Mathematical optimization and algorithm evolution problems.

Problems

Signal processing & geometry (from SkyDiscover demos)

  • signal_processing β€” Real-time adaptive filtering for non-stationary time series
  • circle_packing β€” Pack 26 circles in a unit square to maximize sum of radii (AlphaEvolve B.12)

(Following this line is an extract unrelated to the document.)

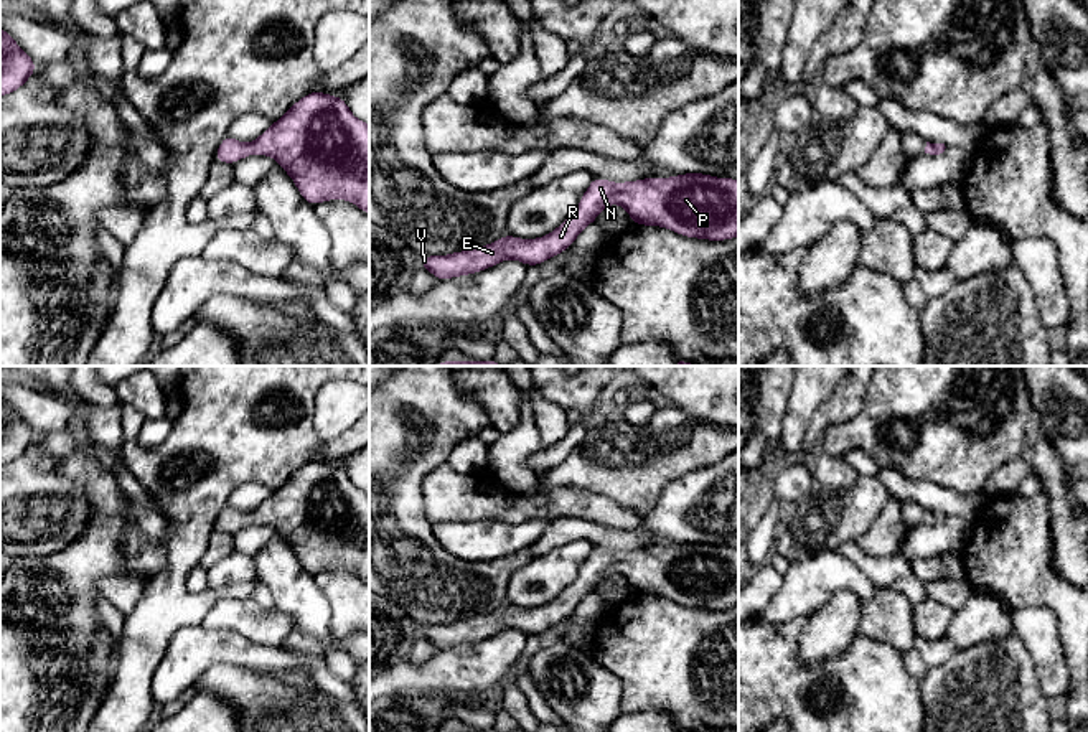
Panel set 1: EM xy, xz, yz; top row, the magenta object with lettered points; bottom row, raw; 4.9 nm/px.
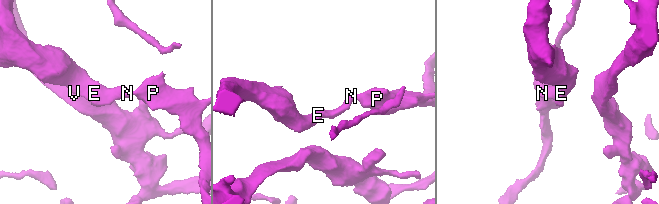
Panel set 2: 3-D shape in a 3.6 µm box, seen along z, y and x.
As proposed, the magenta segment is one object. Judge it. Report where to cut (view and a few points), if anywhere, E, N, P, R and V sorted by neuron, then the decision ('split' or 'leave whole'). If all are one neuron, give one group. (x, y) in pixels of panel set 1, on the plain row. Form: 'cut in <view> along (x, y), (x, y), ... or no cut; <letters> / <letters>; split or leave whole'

AlphaEvolve mathematical problems

12 problems from AlphaEvolve Appendices A and B. All evaluators are normalized to maximize the target metric.

Appendix A:

  • matmul β€” Faster algorithm for matrix multiplication (A)

Appendix B:

  1. first_autocorr_ineq β€” Upper bound on autoconvolution constant (B.1)
  2. second_autocorr_ineq β€” Lower bound on autoconvolution norm constant (B.2)
  3. third_autocorr_ineq β€” Upper bound on absolute autoconvolution constant (B.3)
  4. uncertainty_ineq β€” Upper bound on Fourier uncertainty constant (B.4)
  5. erdos_min_overlap β€” Upper bound on Erdos minimum overlap constant (B.5)
  6. sums_diffs_finite_sets β€” Lower bound on sums/differences of finite sets (B.6)
  7. hexagon_packing β€” Pack unit hexagons in a regular hexagon, n=11,12 (B.7)
  8. minimizing_max_min_dist β€” Minimize max/min distance ratio, n=16 d=2 and n=14 d=3 (B.8)
  9. heilbronn_triangle β€” Heilbronn problem for triangles, n=11 (B.9)
  10. heilbronn_convex β€” Heilbronn problem for convex regions, n=13,14 (B.10)
  11. circle_packing_rect β€” Pack circles in a rectangle of perimeter 4 (B.13)

Run

uv run skydiscover-run \
  benchmarks/math/signal_processing/initial_program.py \
  benchmarks/math/signal_processing/evaluator.py \
  -c benchmarks/math/signal_processing/config.yaml \
  -s [your_algorithm] \
  -i 100

Each problem directory contains initial_program.py, evaluator.py, and either config.yaml or per-search configs. Some multi-variant problems have numbered subdirectories (e.g., heilbronn_convex/13/, hexagon_packing/11/).